5 Red Flags to Watch for in Poly Dating

Dating can be exciting and adventurous, but it can also be riddled with anxiety and stress. Keeping your eyes open at the same time your heart is will help you to spot any red flags that serve as warning signs to move on.

5 Red Flags in Polyamory Dating

1. She waves the victim wand too widely.

Does your date complain constantly about how terribly she is treated by others? She might be trying to force your natural response of compassion and gallantry, and using lies to manipulate her dates onto her “side.”

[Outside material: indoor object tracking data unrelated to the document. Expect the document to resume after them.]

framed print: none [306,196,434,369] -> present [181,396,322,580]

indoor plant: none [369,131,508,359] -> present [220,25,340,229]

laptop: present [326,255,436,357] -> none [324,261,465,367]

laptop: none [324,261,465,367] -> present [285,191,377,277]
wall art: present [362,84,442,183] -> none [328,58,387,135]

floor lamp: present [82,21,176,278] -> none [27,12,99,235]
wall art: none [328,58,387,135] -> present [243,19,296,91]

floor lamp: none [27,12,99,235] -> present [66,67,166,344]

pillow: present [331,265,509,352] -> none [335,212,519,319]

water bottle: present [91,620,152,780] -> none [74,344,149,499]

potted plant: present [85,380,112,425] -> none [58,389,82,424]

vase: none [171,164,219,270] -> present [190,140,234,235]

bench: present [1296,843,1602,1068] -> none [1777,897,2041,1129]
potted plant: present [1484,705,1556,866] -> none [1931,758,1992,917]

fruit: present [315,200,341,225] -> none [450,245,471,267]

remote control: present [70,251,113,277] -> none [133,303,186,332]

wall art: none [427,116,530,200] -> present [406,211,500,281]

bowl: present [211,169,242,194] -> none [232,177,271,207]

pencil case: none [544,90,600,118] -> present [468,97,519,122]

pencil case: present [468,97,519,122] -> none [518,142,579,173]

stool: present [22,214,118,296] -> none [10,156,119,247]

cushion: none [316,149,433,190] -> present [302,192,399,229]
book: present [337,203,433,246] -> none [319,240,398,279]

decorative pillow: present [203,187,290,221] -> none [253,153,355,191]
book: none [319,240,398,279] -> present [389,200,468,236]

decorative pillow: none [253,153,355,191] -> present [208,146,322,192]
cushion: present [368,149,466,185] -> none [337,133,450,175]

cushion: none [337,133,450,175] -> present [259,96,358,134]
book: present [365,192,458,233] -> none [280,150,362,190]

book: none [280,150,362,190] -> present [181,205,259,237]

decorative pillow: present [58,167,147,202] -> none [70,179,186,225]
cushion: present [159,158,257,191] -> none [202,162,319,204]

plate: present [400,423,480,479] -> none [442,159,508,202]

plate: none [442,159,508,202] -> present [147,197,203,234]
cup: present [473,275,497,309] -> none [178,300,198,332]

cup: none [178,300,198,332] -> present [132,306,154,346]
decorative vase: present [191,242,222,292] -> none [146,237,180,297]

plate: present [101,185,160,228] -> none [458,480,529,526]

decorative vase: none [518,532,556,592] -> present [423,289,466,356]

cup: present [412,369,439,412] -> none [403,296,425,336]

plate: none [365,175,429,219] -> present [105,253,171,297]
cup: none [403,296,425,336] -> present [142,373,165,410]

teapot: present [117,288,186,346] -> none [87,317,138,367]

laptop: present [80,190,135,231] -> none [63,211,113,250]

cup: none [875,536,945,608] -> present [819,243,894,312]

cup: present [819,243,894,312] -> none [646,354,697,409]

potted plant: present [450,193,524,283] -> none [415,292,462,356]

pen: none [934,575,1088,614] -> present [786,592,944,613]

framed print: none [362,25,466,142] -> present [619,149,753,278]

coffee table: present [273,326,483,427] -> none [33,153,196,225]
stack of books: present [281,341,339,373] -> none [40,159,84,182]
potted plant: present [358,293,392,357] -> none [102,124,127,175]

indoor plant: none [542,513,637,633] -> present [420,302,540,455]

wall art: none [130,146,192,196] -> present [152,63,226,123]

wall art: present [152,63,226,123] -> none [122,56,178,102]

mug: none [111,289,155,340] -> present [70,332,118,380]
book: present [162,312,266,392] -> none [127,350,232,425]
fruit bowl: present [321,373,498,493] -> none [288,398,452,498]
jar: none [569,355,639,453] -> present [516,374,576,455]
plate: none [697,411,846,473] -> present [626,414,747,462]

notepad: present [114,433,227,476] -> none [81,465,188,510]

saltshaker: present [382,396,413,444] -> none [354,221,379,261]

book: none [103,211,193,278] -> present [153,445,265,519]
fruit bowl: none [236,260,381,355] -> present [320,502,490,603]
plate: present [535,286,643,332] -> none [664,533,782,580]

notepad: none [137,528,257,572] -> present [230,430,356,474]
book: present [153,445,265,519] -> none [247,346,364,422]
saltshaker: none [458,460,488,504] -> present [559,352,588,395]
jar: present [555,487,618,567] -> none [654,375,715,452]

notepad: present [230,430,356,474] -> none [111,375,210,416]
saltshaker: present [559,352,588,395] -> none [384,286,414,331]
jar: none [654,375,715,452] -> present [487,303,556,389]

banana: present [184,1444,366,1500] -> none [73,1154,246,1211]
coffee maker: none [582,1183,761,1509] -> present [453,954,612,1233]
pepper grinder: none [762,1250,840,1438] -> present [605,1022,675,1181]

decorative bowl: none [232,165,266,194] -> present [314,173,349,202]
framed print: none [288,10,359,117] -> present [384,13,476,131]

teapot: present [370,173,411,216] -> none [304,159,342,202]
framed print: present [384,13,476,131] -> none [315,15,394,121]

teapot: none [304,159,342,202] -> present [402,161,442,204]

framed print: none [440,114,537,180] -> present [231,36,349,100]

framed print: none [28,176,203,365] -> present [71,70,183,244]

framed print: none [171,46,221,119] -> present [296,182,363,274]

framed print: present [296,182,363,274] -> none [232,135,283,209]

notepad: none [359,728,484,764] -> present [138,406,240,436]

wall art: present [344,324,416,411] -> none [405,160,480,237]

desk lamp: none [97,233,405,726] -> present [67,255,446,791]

We all have horror stories about some of our dates and partners, but they should be shared in context in time-appropriate settings. For example, if someone was abused by an ex, it would come up eventually as part of intimate communication. But sympathy grabbing by spilling too much too soon can indicate someone is unstable, not just open and free.

2. She sounds too good to be true.

The stereotype of the scary sociopath tends to be of a socially awkward, frustrated white man who lives with his mother and takes out his fury on lonely women. But he can be a she, and the sociopath next door is more often than not magnetic and charming in temperament, intelligent, and good looking. The narcissistic personality is a close ringer for the sociopath, and also draws energy from excess attention and admiration—such people are entertained by manipulating others and watching them comply or crumple. By erasing other people, she is made complete.

Poly dating doesn’t mean you’ll avoid the narcissist. They lurk in any social circles, and those who want to destroy multiple people at a time or use many men at once will be drawn to polyamory. If someone’s profile or personality upon meeting seems a little TOO perfect, let the alarm bells ring.

Be aware if someone seems wooden and doesn’t seem to have any faults or insecurities. Maybe it’s a match made in heaven, but it might be made in hell.

3. She puts down her partners and exes.

It’s natural to commiserate over imperfect dating experiences, and sharing candidly can bond a new couple. But if she is constantly petty and mean in her put downs, or belittles her men for their appearance, intelligence, lovemaking skills, or beliefs, don’t fall for it. You might feel stoked because you are clearly the better man, but she will talk this way about you too.

4. She’s a sugar baby.

If you’re a man of means who has a penchant for arm candy and you like to support your sweet habits by helping her with rent or tuition, so be it. Some guys are generous, and some have a kind of kink for this type of thing. Some simply consider it a fair exchange—you buy the champagne and oysters and stilettos, and she brings her gorgeousness. This man has no delusions about the authenticity of her attraction or care, and he is happy to take what money can buy.

But many a man becomes a sugar daddy without knowing that’s what is happening. If you believe she loves you or at least likes you, but you keep paying for everything, be aware that there are women out there on the prowl. Some are good at what they do, and they like to lurk in poly circles because they can prey on more than one man at a time.

5. She keeps testing your boundaries.

If your date doesn’t accept your restrictions and boundaries when it comes to intimacy and sex, put keeps pushing past them or asks you to ignore commitments you’ve made to your other partners, she might not be an egalitarian poly lover at all—she wants to be number one, and maybe your one and only.

It’s not flattering because it’s not about you. She barely knows you. She gets off on the conquest and on making you break your promises, not on equality or variety in sex and love.